Anyway, it will be interesting to see, depending on what he lays out, whether the bulk of his criticism and resistance comes from the left or right – or both.

Though officials would not provide the numbers Obama plans to use, they say that the goal is to give his side — Democrats — a true presidential plan that they can sell. That includes the rebranding of several consensus initiatives, like the insurance reforms, as his own. The effect of this sales job, if it works, will be to associate the president with parts of the reform bills that are almost certainly likely to pass — assuming the Senate doesn’t bog down.

There’s one problem with all of that though – by finally issuing the guidance and goals for this plan that he should have issued the day after he took office, he is tacitly acknowledging that what has been produced by Congress to this point is a non-starter. How well that will go over in there remains to be seen. And how well his “rebranding” will do remains to be seen – to resurrect a saying which became a cliche during the campaign, you can put lipstick on a pig …

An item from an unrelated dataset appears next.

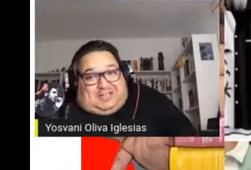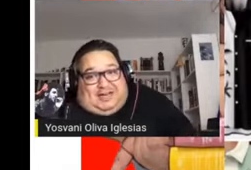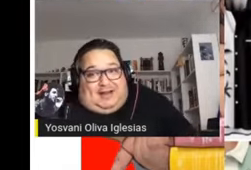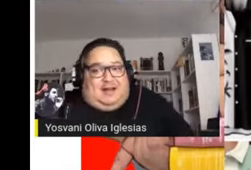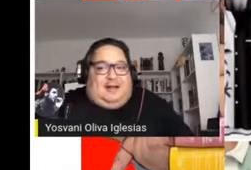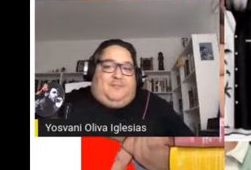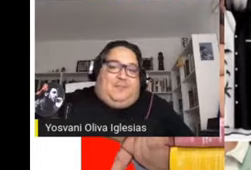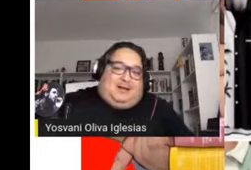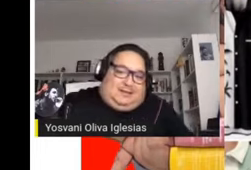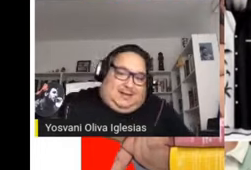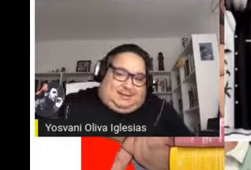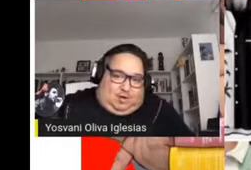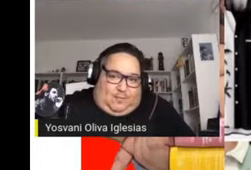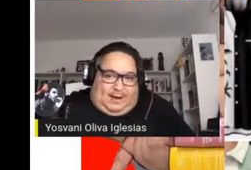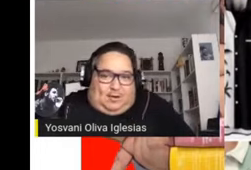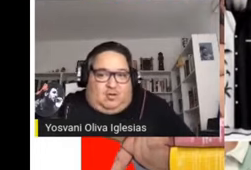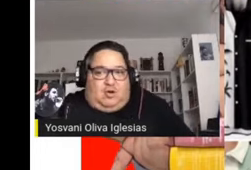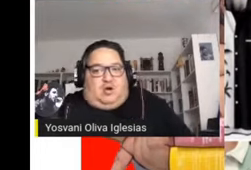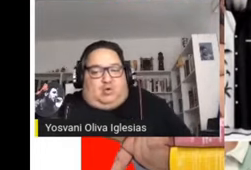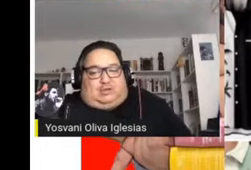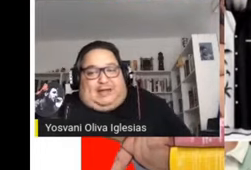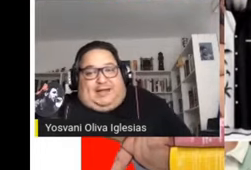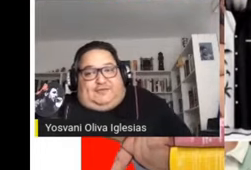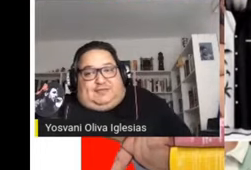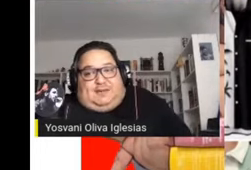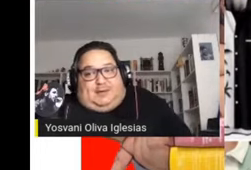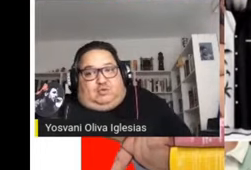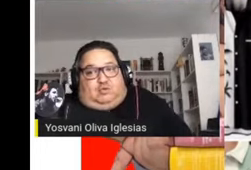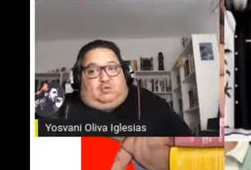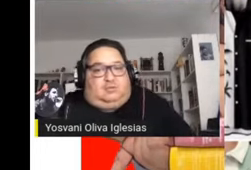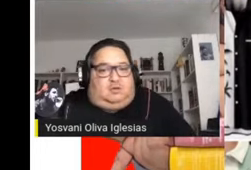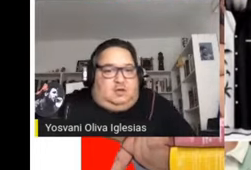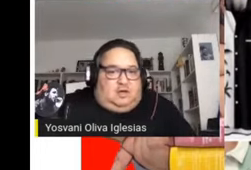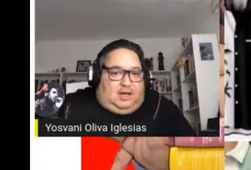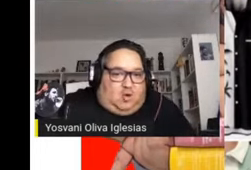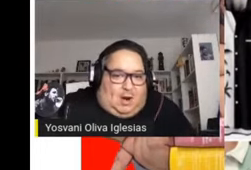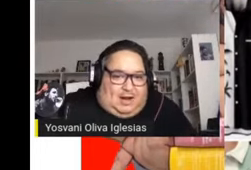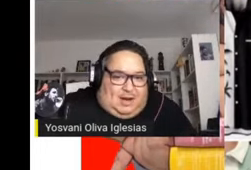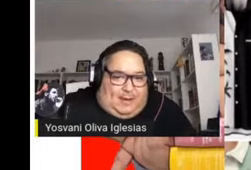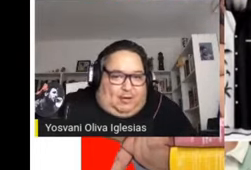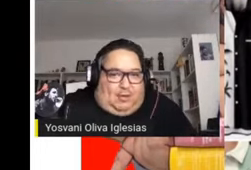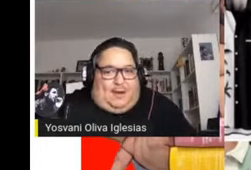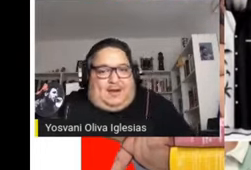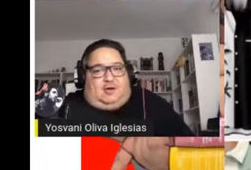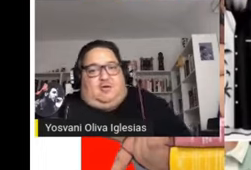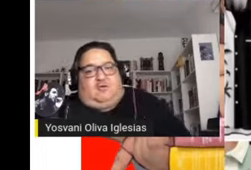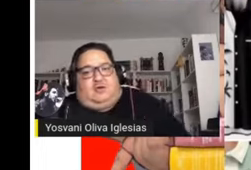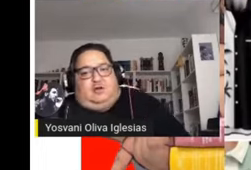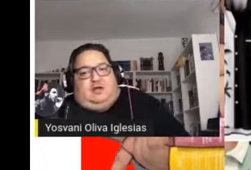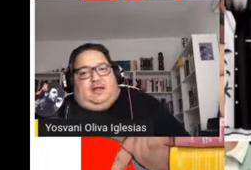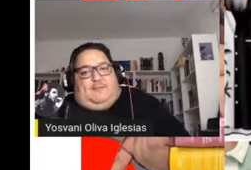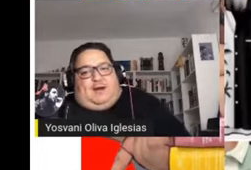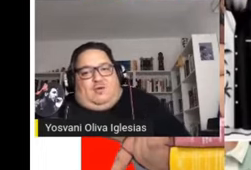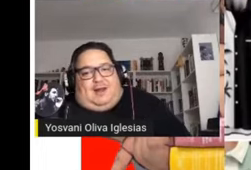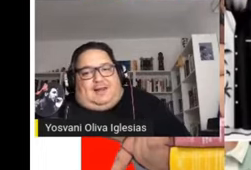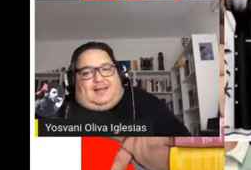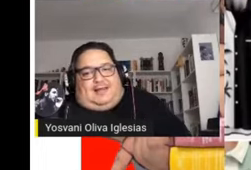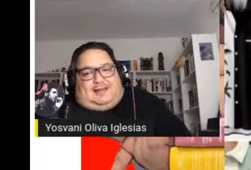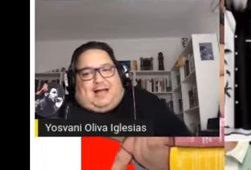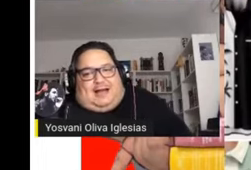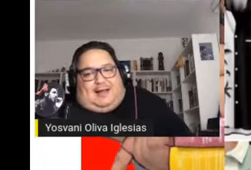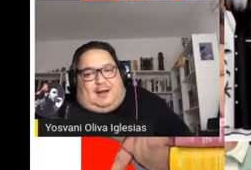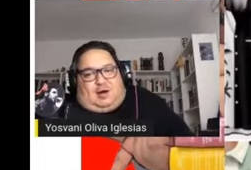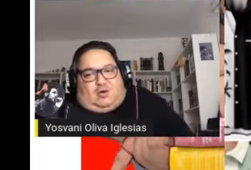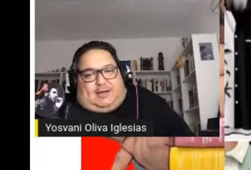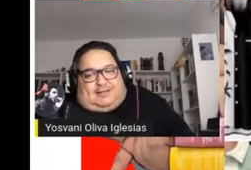Varas de Chile, Matías Romero, José Yves Limantú y Juan Navarro de México y Manuel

Per Ambinder, this setting out of Presidential “specifics” is meant to “sooth the concerns of the Democratic caucus”. I’m wondering if this may not be a little to far down the track for that to happen.

Then there’s this:

The budget reconciliation process remains a cudgel — it’s still the weapon of last resort, and President Obama has told his advisers that he does not want to ask Congress to use the mechanism until it becomes necessary, politically — that is, until the public understands that the popular elements of reform will not pass without using it.

If you think selling the legislative monstrosity Obama – Kennedy – Chappaquiddick Memorial Health Care Insurance Reform Bill is going to be tough, try selling a resistant public with the song and dance that it was necessary to use parliamentary tricks to ram through what couldn’t be passed under normal Congressional rules. I’m sure that’ll impress the heck out of everyone and make them more than willing to support the party in power at the next election.

I’m of the opinion that because this is so late in coming, it may end up further muddying the water instead of clearing it. And if so, September may end up being about as kind to Obama and the Democrats as was August.